-- start of Material provided --
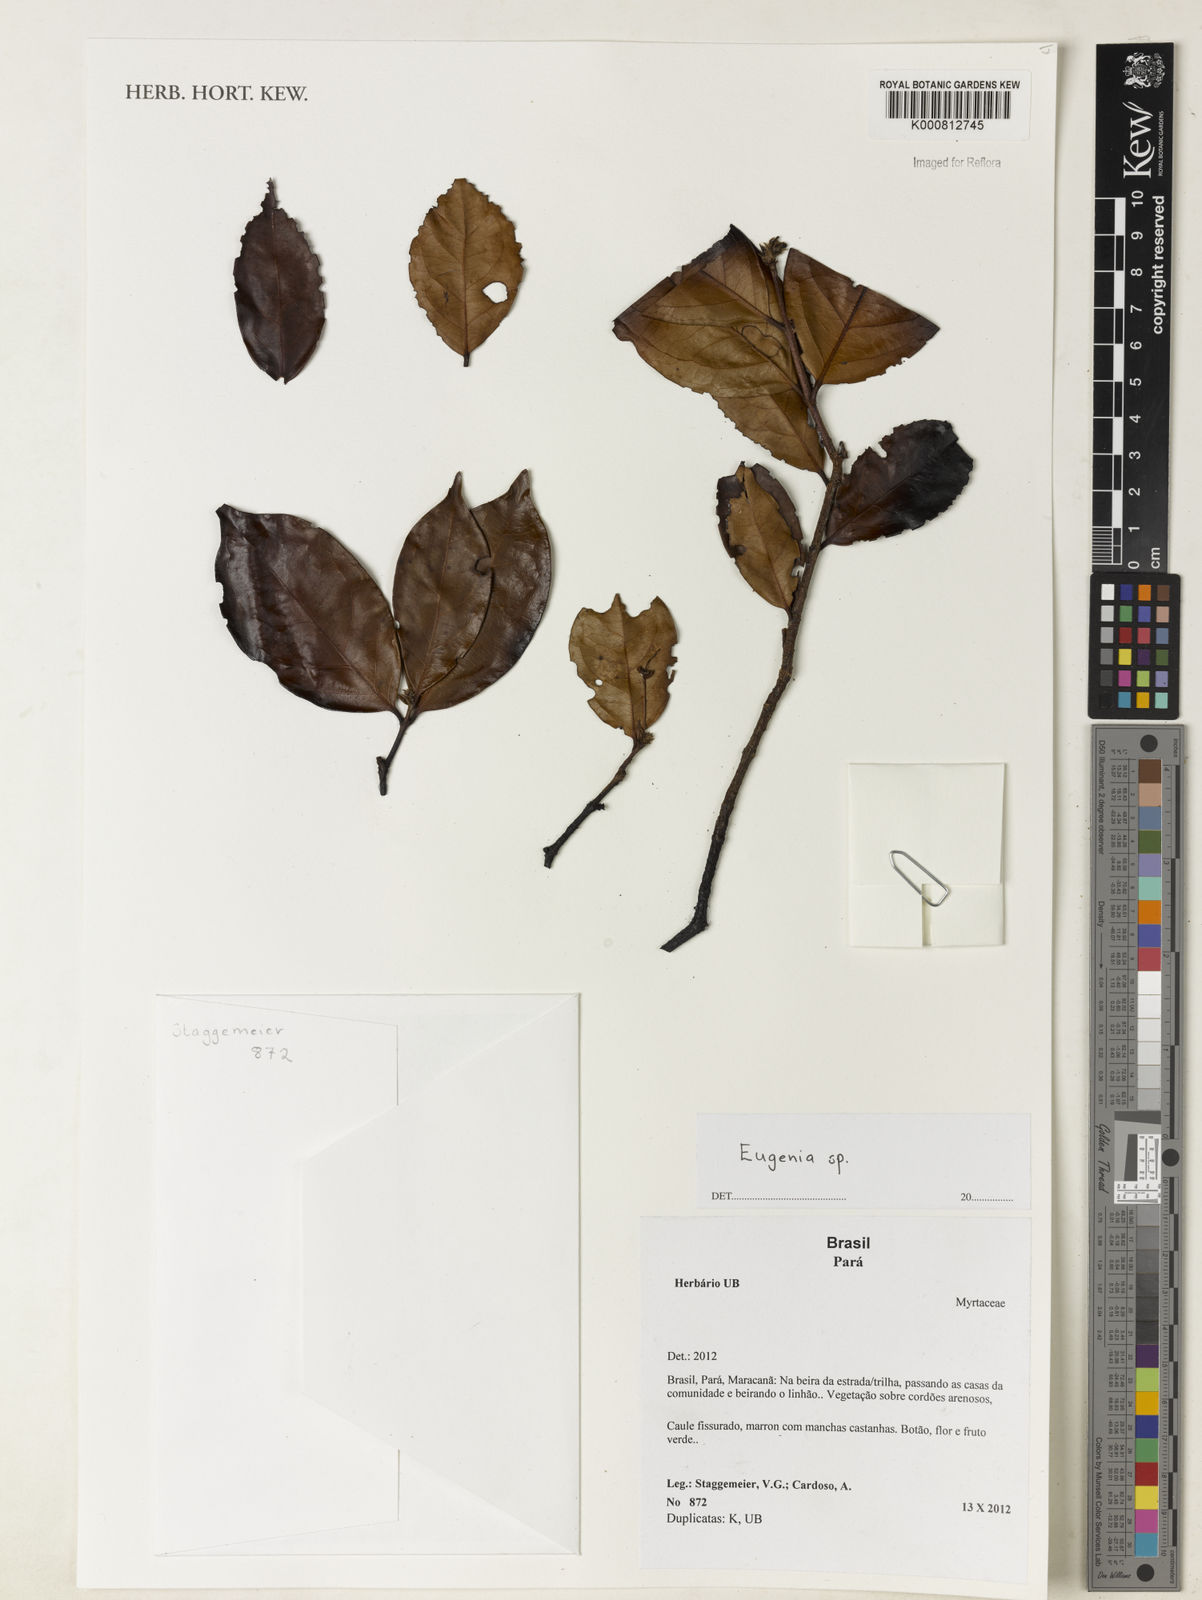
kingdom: Plantae
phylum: Tracheophyta
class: Magnoliopsida
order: Myrtales
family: Myrtaceae
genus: Eugenia
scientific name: Eugenia
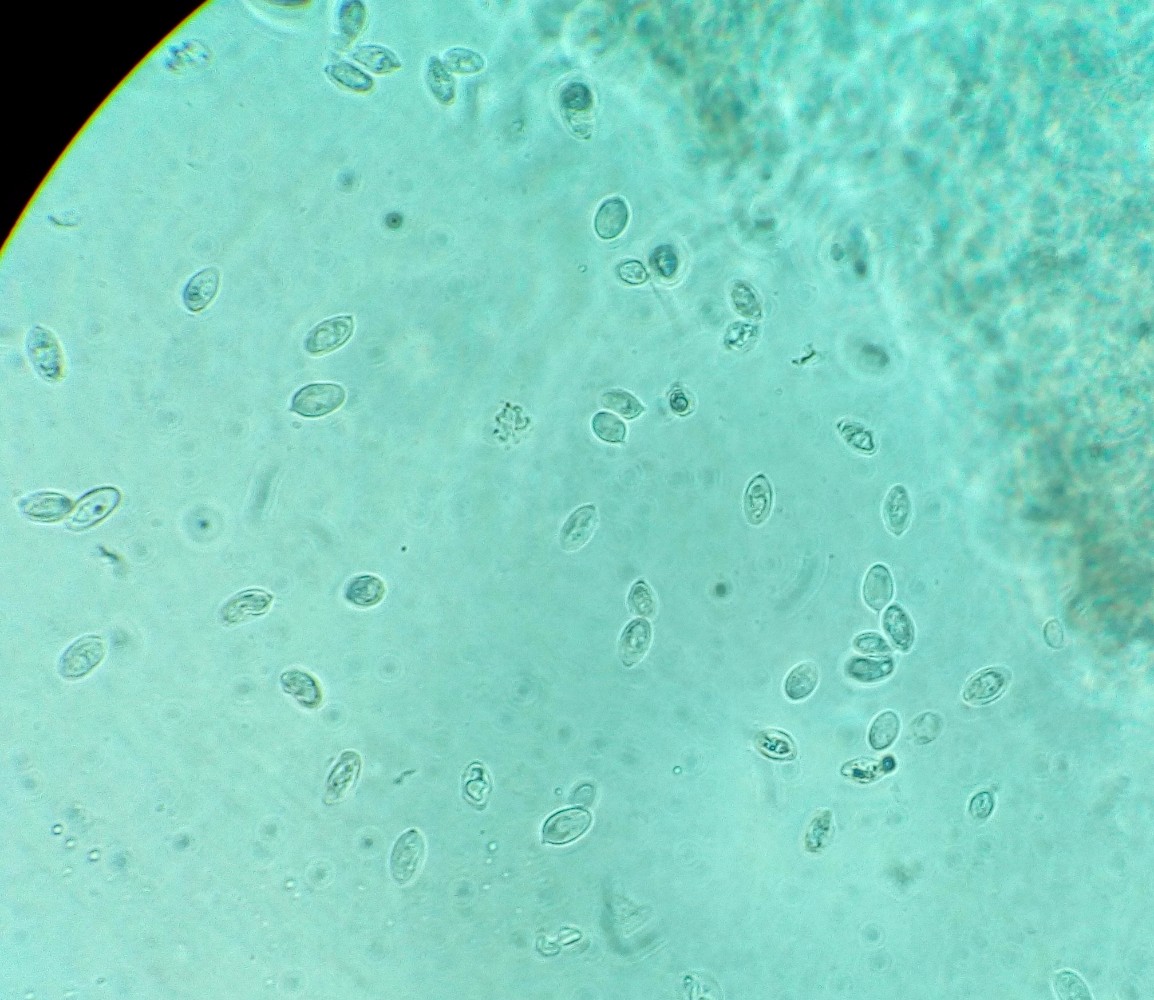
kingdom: Fungi
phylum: Basidiomycota
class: Agaricomycetes
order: Agaricales
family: Entolomataceae
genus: Clitopilus
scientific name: Clitopilus hobsonii
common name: Miller's oysterling
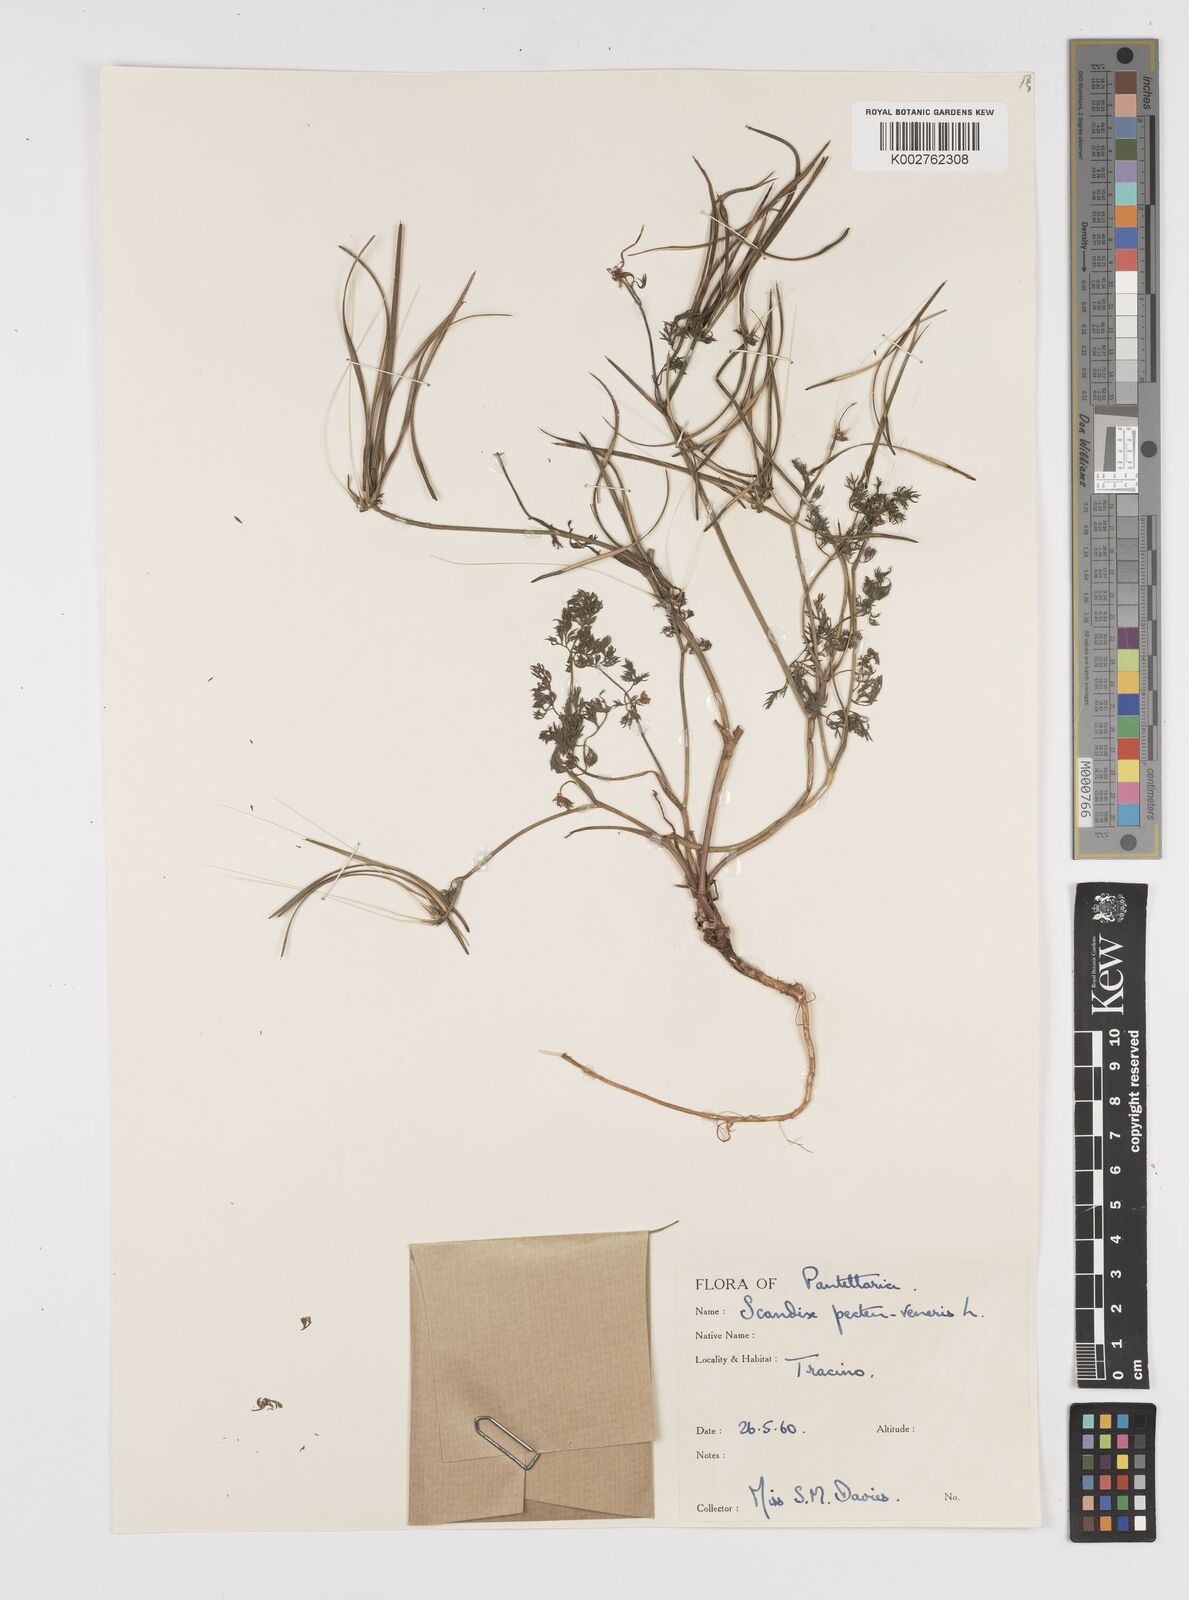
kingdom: Plantae
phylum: Tracheophyta
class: Magnoliopsida
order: Apiales
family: Apiaceae
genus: Scandix
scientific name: Scandix pecten-veneris
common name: Shepherd's-needle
-- end of Material provided --
Copy every line of the entries above word for word, omitting the pictures.

§ **Task output**:
kingdom: Plantae
phylum: Tracheophyta
class: Magnoliopsida
order: Myrtales
family: Myrtaceae
genus: Eugenia
scientific name: Eugenia
kingdom: Fungi
phylum: Basidiomycota
class: Agaricomycetes
order: Agaricales
family: Entolomataceae
genus: Clitopilus
scientific name: Clitopilus hobsonii
common name: Miller's oysterling
kingdom: Plantae
phylum: Tracheophyta
class: Magnoliopsida
order: Apiales
family: Apiaceae
genus: Scandix
scientific name: Scandix pecten-veneris
common name: Shepherd's-needle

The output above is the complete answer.